- **Exercise**
Every word of every entry must be retyped exactly.

- **Material for the task**
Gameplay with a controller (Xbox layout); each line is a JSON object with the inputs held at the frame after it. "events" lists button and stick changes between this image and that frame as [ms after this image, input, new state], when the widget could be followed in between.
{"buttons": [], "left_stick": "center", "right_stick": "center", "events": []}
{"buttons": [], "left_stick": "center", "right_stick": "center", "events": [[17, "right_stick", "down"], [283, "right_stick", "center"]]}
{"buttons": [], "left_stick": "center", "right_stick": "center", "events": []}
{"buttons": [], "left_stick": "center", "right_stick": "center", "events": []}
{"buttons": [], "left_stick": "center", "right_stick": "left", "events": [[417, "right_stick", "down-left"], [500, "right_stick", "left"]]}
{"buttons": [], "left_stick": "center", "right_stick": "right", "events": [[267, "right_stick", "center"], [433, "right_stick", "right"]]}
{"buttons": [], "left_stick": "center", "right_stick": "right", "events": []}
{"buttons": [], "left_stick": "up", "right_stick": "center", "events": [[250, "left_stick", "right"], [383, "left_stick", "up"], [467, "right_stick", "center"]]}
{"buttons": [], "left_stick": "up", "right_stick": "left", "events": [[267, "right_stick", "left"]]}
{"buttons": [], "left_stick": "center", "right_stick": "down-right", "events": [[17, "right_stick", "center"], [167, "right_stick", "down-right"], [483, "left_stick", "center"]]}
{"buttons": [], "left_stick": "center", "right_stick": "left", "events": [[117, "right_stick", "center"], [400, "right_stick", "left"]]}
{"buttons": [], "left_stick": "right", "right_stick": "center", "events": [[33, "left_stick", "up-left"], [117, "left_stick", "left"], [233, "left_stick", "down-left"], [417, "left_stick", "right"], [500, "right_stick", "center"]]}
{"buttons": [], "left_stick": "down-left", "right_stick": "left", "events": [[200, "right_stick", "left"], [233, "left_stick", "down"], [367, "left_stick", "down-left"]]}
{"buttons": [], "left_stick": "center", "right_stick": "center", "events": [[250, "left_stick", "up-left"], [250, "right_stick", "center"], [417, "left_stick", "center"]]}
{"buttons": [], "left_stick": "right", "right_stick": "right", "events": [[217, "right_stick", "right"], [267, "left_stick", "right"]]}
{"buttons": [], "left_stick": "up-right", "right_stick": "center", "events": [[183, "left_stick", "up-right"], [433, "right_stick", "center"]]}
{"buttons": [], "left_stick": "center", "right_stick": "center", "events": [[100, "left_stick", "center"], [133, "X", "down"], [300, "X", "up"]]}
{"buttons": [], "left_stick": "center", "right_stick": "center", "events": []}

- **Response below**
Gameplay with a controller (Xbox layout); each line is a JSON object with the inputs held at the frame after it. "events" lists button and stick changes between this image and that frame as [ms after this image, input, new state], when the widget could be followed in between.
{"buttons": [], "left_stick": "center", "right_stick": "center", "events": []}
{"buttons": [], "left_stick": "center", "right_stick": "center", "events": [[17, "right_stick", "down"], [283, "right_stick", "center"]]}
{"buttons": [], "left_stick": "center", "right_stick": "center", "events": []}
{"buttons": [], "left_stick": "center", "right_stick": "center", "events": []}
{"buttons": [], "left_stick": "center", "right_stick": "left", "events": [[417, "right_stick", "down-left"], [500, "right_stick", "left"]]}
{"buttons": [], "left_stick": "center", "right_stick": "right", "events": [[267, "right_stick", "center"], [433, "right_stick", "right"]]}
{"buttons": [], "left_stick": "center", "right_stick": "right", "events": []}
{"buttons": [], "left_stick": "up", "right_stick": "center", "events": [[250, "left_stick", "right"], [383, "left_stick", "up"], [467, "right_stick", "center"]]}
{"buttons": [], "left_stick": "up", "right_stick": "left", "events": [[267, "right_stick", "left"]]}
{"buttons": [], "left_stick": "center", "right_stick": "down-right", "events": [[17, "right_stick", "center"], [167, "right_stick", "down-right"], [483, "left_stick", "center"]]}
{"buttons": [], "left_stick": "center", "right_stick": "left", "events": [[117, "right_stick", "center"], [400, "right_stick", "left"]]}
{"buttons": [], "left_stick": "right", "right_stick": "center", "events": [[33, "left_stick", "up-left"], [117, "left_stick", "left"], [233, "left_stick", "down-left"], [417, "left_stick", "right"], [500, "right_stick", "center"]]}
{"buttons": [], "left_stick": "down-left", "right_stick": "left", "events": [[200, "right_stick", "left"], [233, "left_stick", "down"], [367, "left_stick", "down-left"]]}
{"buttons": [], "left_stick": "center", "right_stick": "center", "events": [[250, "left_stick", "up-left"], [250, "right_stick", "center"], [417, "left_stick", "center"]]}
{"buttons": [], "left_stick": "right", "right_stick": "right", "events": [[217, "right_stick", "right"], [267, "left_stick", "right"]]}
{"buttons": [], "left_stick": "up-right", "right_stick": "center", "events": [[183, "left_stick", "up-right"], [433, "right_stick", "center"]]}
{"buttons": [], "left_stick": "center", "right_stick": "center", "events": [[100, "left_stick", "center"], [133, "X", "down"], [300, "X", "up"]]}
{"buttons": [], "left_stick": "center", "right_stick": "center", "events": []}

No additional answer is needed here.